Logic is the systematic study of principles and methods used to distinguish good from poor reasoning. At its core are rules that determine when conclusions follow from premises, and when statements have definite truth values. This field spans informal everyday argumentation and highly formal systems that use mathematical notation. For a concise introduction to the general idea of reasoning, see study of reasoning.

Basic concepts and structure

Arguments are built from statements (also called propositions) that can be true or false. A sequence of statements intended to support a final claim is an argument: premises lead to a conclusion. Important technical notions include validity (the conclusion must follow if the premises are true) and soundness (validity plus true premises). The connection between premises and conclusion is often described as logical consequence or entailment; resources on making logical deductions can be found at logical deductions.

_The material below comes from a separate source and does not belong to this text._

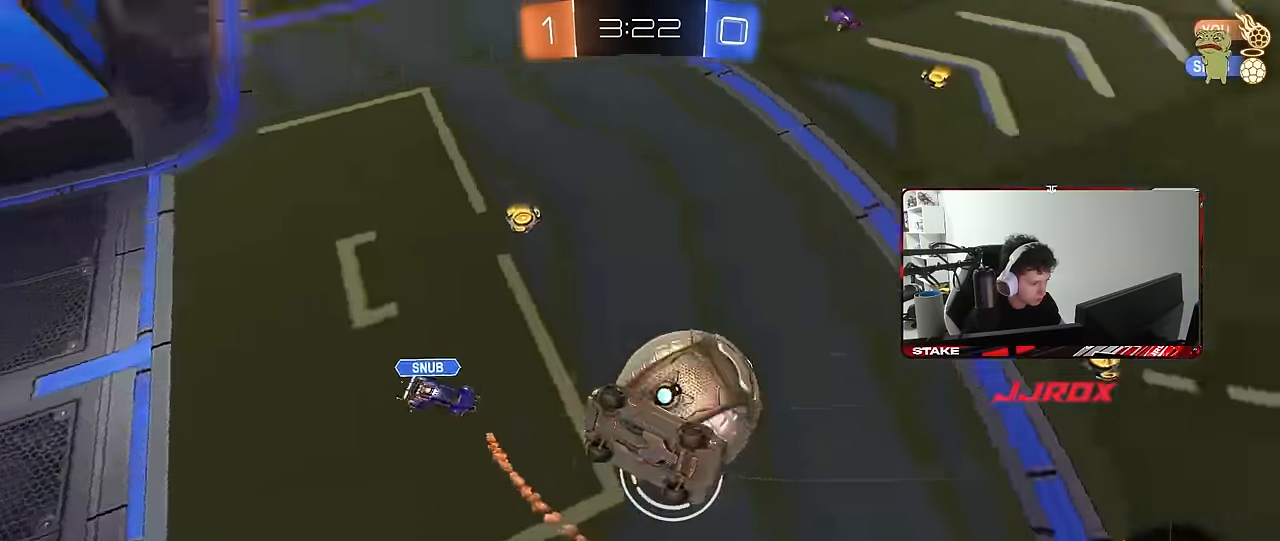
{"keys": ["d"], "mouse": [], "mouse_move": "still", "events": [[167, "s", "down"], [200, "shift", "up"], [350, "s", "up"]]}
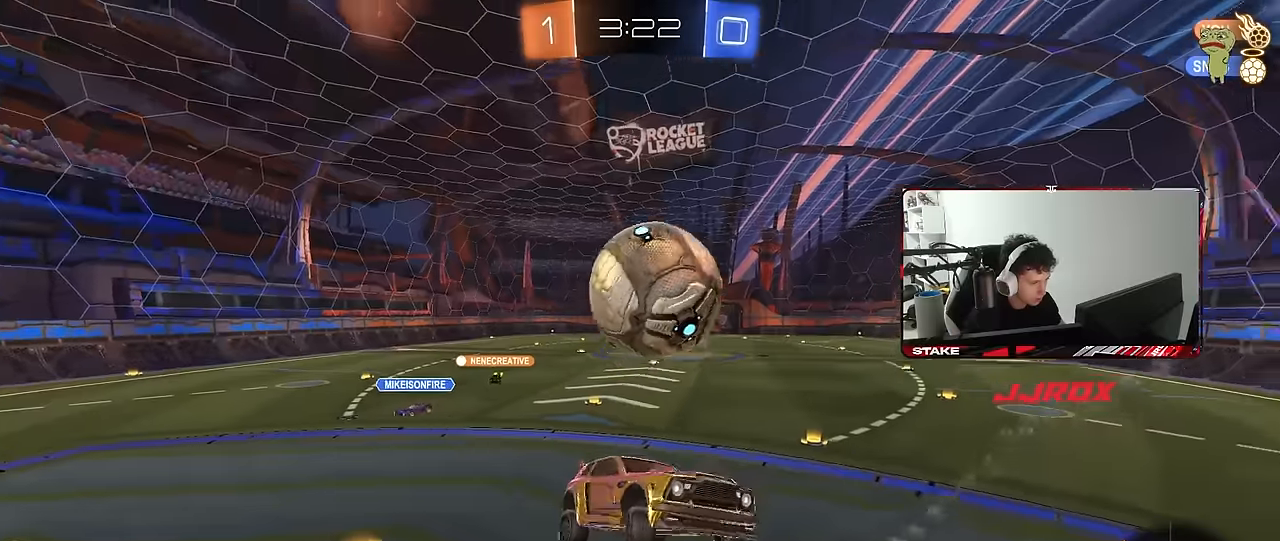
{"keys": ["d", "w"], "mouse": [], "mouse_move": "still", "events": [[133, "d", "up"], [133, "shift", "down"], [166, "a", "down"], [266, "a", "up"], [266, "shift", "up"], [366, "d", "down"], [500, "w", "down"]]}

Forms and systems of logic

Logic divides into many systems depending on its goals. Propositional (or sentential) logic treats whole statements as units. Predicate (first-order) logic adds quantifiers and relations to talk about individuals. Modal logics handle necessity and possibility. Non-classical logics (intuitionistic, relevance, many-valued) relax or change classical assumptions about truth. Symbolic and mathematical approaches give rise to proof systems such as natural deduction and sequent calculi. For basic rules about truth and falsity see truth and falsity.

Historical notes and examples

Formal reflection on reasoning goes back to antiquity. Aristotle developed early accounts of categorical syllogisms—arguments formed from general statements leading to a conclusion. A classic syllogistic pattern can be paraphrased as: all members of a class have a property; a particular individual belongs to that class; therefore the individual has that property. For discussion of syllogisms see syllogisms and historical figures like Classical Greek thinkers such as Aristotle.

Types of reasoning and logical vocabulary

Logic distinguishes modes of inference. Deduction yields conclusions guaranteed by the premises. Induction supports conclusions probabilistically from observed cases. Abduction proposes the most plausible explanation for given facts. Arguments are composed of propositions; for a treatment of propositional elements see propositions. Each proposition carries a truth value in classical settings (true or false).

Applications, limits, and common errors

Logic underpins mathematics, computer science (including algorithms and programming languages), linguistics, law, and artificial intelligence. Formal logic enables automated theorem proving and precise specification of systems. Yet human reasoning also relies on heuristics, and mistakes in argument structure produce logical fallacies, such as equivocation or affirming the consequent. Recognizing the difference between validity and truth, and between formal systems and their real-world use, is essential to applying logic effectively.

  • Key distinctions: validity vs soundness; syntax vs semantics.
  • Common systems: propositional, predicate, modal, many-valued.
  • Practical uses: proof, computation, argument analysis, and decision support.